Doctors in the United States cannot be forced to perform abortions or assist suicides. But that may soon change. Bioethicists and other medical elites have launched a frontal assault against doctors seeking to practice their professions under the values established by the Hippocratic Oath. The campaign’s goal? To force doctors, nurses, pharmacists, and others in the health field who hold pro-life or orthodox religious views to choose between their careers and their convictions.
Ethics opinions, legislation, and court filings seeking to deny “medical conscience” have proliferated as journals, legislative bodies, and the courts have taken up the cause. In the last year, these efforts have moved from the relative hinterlands of professional discussions into the center of establishment medical discourse. Most recently, preeminent bioethicist Ezekiel Emanuel—one of Obamacare’s principal architects—coauthored with Ronit Y. Stahl an attack on medical conscience in the New England Journal of Medicine, perhaps the world’s most prestigious medical journal. When advocacy of this kind is published by the NEJM, it is time to sound the air raid sirens.

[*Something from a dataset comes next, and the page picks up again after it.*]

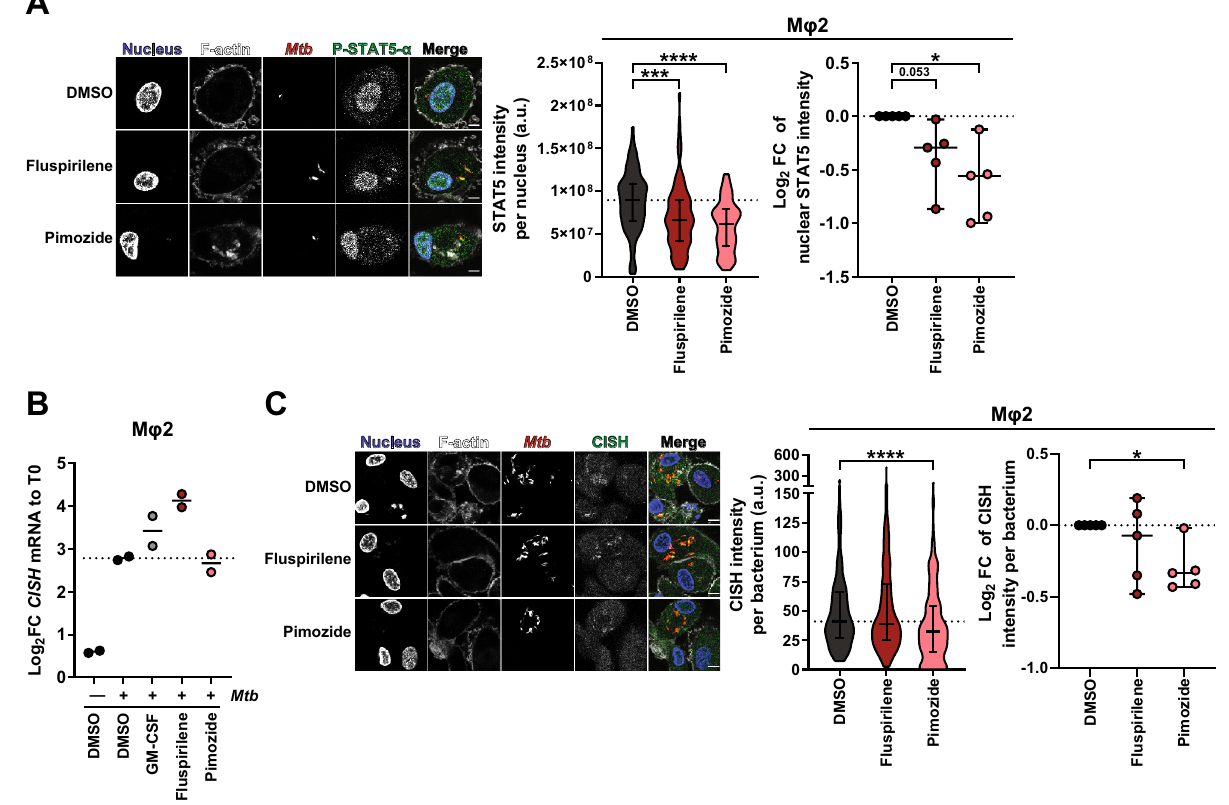
Figure 4. Fluspirilene and Pimozide inhibit STAT5 function and Pimozide additionally reduces the presence of cytokine-inducible SH2-containing protein (CISH) on Mtb phagosomes. ( A ) Confocal microscopy of DsRed- expressing Mtb -infected Mφ2 treated with 10 µM of Fluspirilene, Pimozide or DMSO at equal v/v for 4 h. Cells were fixed at the experimental endpoint, permeabilized using 0.1% Triton-X, stained for P-STAT5 and counterstained for the nucleus and F-actin using Hoechst 33,342 and Phalloidin, respectively. Shown in the left panel are representative images of Mφ2, while the middle panel shows violin plots representing all nuclei quantified (n = 73, n = 77 and n = 75 for DMSO, Fluspirilene and Pimozide, respectively) of a representative donor with median and interquartile range indicated and the right panel displays the log 2 FC of median nuclear P-STAT5 intensity per donor normalized to DMSO (5 donors in total) with median and 95% confidence intervals indicated. Scale bar annotates 5 µm. Dotted line indicates median of DMSO. Statistical significance was tested using Kruskal–Wallis test with Dunn’s multiple comparison test (middle panel) (** = p -value < 0.01, *** = p -value < 0.001 and **** = p -value < 0.0001) or RM one-way ANOVA with Dunnett’s multiple comparison test (* = p -value < 0.05). ( B ) Mφ2 derived from 2 donors were mock- or Mtb -infected and Mtb -infected Mφ2 were subsequently treated with 10 µM of Fluspirilene, Pimozide, GM-CSF (50 ng/ml) as positive control or DMSO at equal v/v for 4 h. Transcript levels of Cytokine-inducible SH2-containing protein (CISH) were determined in duplicate using qRT-PCR before (0 h baseline) and 4-h post-infection. Data was normalized to GAPDH (ΔCt). Each dot represents a single donor and displays the log 2 FC expression levels of CISH in response to treatment compared to their respective baseline control (T0) (ΔΔCt). Horizontal lines indicate median expression levels and dotted line indicates the median of Mtb -infected Mφ2 treated with DMSO. ( C ) Confocal microscopy of DsRed-expressing Mtb -infected Mφ2 treated with 10 µM of Fluspirilene, Pimozide or DMSO at equal v/v for 4 h. Cells were fixed at the experimental endpoint, permeabilized using 0.1% Triton-X, stained for CISH and counterstained for the nucleus and F-actin using Hoechst 33,342 and Phalloidin, respectively. Shown in the left panel are representative images of Mφ2, while the middle panel shows violin plots representing all bacteria quantified (n = 182, n = 179 and n = 217 for DMSO, Fluspirilene and Pimozide, respectively) of a representative donor with median and interquartile range indicated and the right panel displays the log 2 FC of median CISH integrated intensity per bacterium per donor normalized to DMSO (5 donors in total) with median and 95% confidence intervals indicated. Scale bar annotates 5 µm. Dotted line indicates median of DMSO. Statistical significance was tested using Kruskal–Wallis test with Dunn’s multiple comparison test (middle panel) (**** = p -value < 0.0001) or RM one-way ANOVA with Dunnett’s multiple comparison test (* = p -value <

The authors take an absolutist position, claiming that personal morality has no place in medical practice. Under the pretext of “patients’ rights” and a supposed obligation of doctors to adhere to the medical moral consensus—a tyranny of the majority, if you will—Emanuel and Stahl would prohibit doctors from conscientiously objecting to performing requested procedures on moral grounds. From “Physicians, Not Conscripts—Conscientious Objection in Health Care” (my emphasis):
Making the patient paramount means offering and providing accepted medical interventions in accordance with patients’ reasoned decisions. Thus, a health care professional cannot deny patients access to medications for mental health conditions, sexual dysfunction, or contraception on the basis of their conscience, since these drugs are professionally accepted as appropriate medical interventions.
This includes human life–taking actions such as abortion:
[A]bortion is politically and culturally contested, it is not medically controversial. It is a standard obstetrical practice. Health care professionals who conscientiously object to professionally contested interventions may avoid participating in them directly. … Conscientious objection still requires conveying accurate information and providing timely referrals to ensure patients receive care.